I agree that AGI is nowhere near.
An LLM codes by being able to generate the next word because it understands the context well, based on words in an over 1000-dimensional embedding space.
Humans learn to code by learning language commands, such as a for-loop.
The same difference applies to other things; that is, a language model is based on probability.
The core of a Transformer is an embedding space. In principle, any data can be brought in as tokens and converted back.
The embedding space itself doesn’t use words; rather, it describes the relationships of things in the surrounding world with vectors.
This method allows for human-like activity, even if its learning and thinking are not human-like.
Transformers or their variations are used extensively for processing all kinds of data. The entire Multimodal reasoning is based on the fact that multiple types of data can be processed in the same space.

I don’t know what this refers to, but Transformers are used in robots and autonomous cars.
Similarly, as far as I know, DeepSeek uses a Transformer-based approach, meaning they have made their own modifications to the basic model. Transformer-based refers to Self-Attention type embedding space processing.
I mentioned JEPA and Large Concept Models because Meta, led by LeCun, aims for human-like AI.
JEPA is a Self-Supervised learning model where an x-encoder model is trained to predict information according to a y-encoder model. This is done such that the predictor has an abstract representation space, which aims to form knowledge about what the concrete y-encoder represents (cat, dog, etc.).

I-JEPA trains a context encoder using a target. Because the predictor has an abstract multi-dimensional space where knowledge about the image’s subject is formed, the image is not predicted at the pixel level, but rather the object being generated is understood.

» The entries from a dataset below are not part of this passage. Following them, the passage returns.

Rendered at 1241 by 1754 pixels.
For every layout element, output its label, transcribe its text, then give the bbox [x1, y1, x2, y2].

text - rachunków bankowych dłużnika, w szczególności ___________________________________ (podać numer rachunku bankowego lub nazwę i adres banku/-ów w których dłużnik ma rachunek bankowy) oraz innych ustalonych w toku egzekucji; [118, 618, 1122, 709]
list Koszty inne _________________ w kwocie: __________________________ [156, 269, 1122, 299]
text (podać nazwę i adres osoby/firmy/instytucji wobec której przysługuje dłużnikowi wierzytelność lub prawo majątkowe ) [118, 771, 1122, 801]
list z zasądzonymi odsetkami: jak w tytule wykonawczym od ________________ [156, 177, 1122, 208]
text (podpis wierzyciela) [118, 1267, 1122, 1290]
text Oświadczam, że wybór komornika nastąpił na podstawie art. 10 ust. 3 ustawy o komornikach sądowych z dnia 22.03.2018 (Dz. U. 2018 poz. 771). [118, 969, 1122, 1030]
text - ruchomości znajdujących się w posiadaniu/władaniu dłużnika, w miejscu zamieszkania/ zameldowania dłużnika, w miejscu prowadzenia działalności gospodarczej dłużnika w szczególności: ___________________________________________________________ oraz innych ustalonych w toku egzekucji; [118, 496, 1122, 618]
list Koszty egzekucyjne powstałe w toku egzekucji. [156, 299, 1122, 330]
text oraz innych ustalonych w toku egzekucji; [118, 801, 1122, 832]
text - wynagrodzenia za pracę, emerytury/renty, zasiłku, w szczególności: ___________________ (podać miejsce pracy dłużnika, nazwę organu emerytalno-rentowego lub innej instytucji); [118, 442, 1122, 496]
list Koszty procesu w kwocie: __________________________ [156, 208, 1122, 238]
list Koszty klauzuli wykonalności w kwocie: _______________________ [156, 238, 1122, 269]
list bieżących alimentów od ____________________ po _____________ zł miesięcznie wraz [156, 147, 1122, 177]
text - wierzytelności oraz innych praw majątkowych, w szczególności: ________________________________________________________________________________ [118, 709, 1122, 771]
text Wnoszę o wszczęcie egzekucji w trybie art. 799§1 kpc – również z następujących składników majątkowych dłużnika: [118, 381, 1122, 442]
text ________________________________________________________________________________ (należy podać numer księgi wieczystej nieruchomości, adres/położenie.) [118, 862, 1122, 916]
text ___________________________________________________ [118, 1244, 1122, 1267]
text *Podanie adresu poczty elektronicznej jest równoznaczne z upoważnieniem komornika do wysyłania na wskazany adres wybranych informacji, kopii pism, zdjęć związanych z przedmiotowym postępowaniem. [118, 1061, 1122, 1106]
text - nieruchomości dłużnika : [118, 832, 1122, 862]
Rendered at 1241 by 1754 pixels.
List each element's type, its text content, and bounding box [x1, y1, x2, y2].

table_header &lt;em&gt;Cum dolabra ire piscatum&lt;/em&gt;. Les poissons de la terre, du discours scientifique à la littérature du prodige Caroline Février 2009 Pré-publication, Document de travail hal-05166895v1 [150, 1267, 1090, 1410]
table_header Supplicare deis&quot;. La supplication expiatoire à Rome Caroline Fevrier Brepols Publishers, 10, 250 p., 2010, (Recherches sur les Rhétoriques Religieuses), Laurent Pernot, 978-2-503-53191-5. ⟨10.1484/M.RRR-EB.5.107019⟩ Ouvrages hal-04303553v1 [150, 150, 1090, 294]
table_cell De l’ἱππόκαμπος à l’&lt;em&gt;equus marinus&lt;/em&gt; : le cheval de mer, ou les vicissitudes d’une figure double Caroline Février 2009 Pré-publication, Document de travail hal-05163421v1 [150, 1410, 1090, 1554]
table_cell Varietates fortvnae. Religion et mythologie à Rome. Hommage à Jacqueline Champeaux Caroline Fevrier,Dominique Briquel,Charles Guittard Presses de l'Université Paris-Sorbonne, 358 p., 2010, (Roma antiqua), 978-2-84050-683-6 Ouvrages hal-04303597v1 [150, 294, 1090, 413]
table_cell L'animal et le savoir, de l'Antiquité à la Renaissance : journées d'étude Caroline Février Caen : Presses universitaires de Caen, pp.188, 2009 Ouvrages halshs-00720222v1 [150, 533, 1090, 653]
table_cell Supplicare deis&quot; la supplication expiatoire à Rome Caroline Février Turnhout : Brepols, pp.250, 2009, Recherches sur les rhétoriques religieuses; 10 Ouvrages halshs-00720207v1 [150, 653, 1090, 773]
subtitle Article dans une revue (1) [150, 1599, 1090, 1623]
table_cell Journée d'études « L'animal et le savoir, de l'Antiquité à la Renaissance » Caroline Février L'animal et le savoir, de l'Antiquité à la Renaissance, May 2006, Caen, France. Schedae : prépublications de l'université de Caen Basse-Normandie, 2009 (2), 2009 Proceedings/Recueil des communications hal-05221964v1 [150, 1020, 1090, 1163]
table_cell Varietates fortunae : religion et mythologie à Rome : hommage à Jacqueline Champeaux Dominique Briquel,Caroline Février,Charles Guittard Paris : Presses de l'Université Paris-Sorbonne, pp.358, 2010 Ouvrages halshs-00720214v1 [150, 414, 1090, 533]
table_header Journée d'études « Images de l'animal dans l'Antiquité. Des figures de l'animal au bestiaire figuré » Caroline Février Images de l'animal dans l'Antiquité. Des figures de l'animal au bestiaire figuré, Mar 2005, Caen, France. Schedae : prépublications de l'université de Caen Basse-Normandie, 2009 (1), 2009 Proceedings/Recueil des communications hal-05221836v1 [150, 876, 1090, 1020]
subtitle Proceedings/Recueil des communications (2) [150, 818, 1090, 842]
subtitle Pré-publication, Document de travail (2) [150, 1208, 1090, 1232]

V-JEPA is similar for video.
Both are built using multiple ViT (Vision Transformer) models.
Large Concept Models (LCMs) by LeCun seek a similar concept.
Because humans don’t read individual words from a book but rather read a longer passage and internalize the content (Concept), LCM aims to function similarly.
That is, concepts are identified from a long text. Since concepts are wholes, descriptive text can ultimately be produced from them from different starting points. Or an image can be produced from a concept, etc.

LCM is also implemented using a Transformer.

So, when processing text, images, etc., LeCun aims to identify larger concepts and objects in the background, upon which the generation of text, images, etc., is based.
Regarding AGI.
Hype around AGI arises from time to time. This often stems from something functioning like a human.
Two years ago, AGI hype arose when ChatGPT responded like a human.
For some, S-Group’s food robots instill belief in the realization of AGI, or currently, DeepSeek’s excellent LLM enhancement ideas.
Even though no significant new changes enabling AGI have occurred in AI models.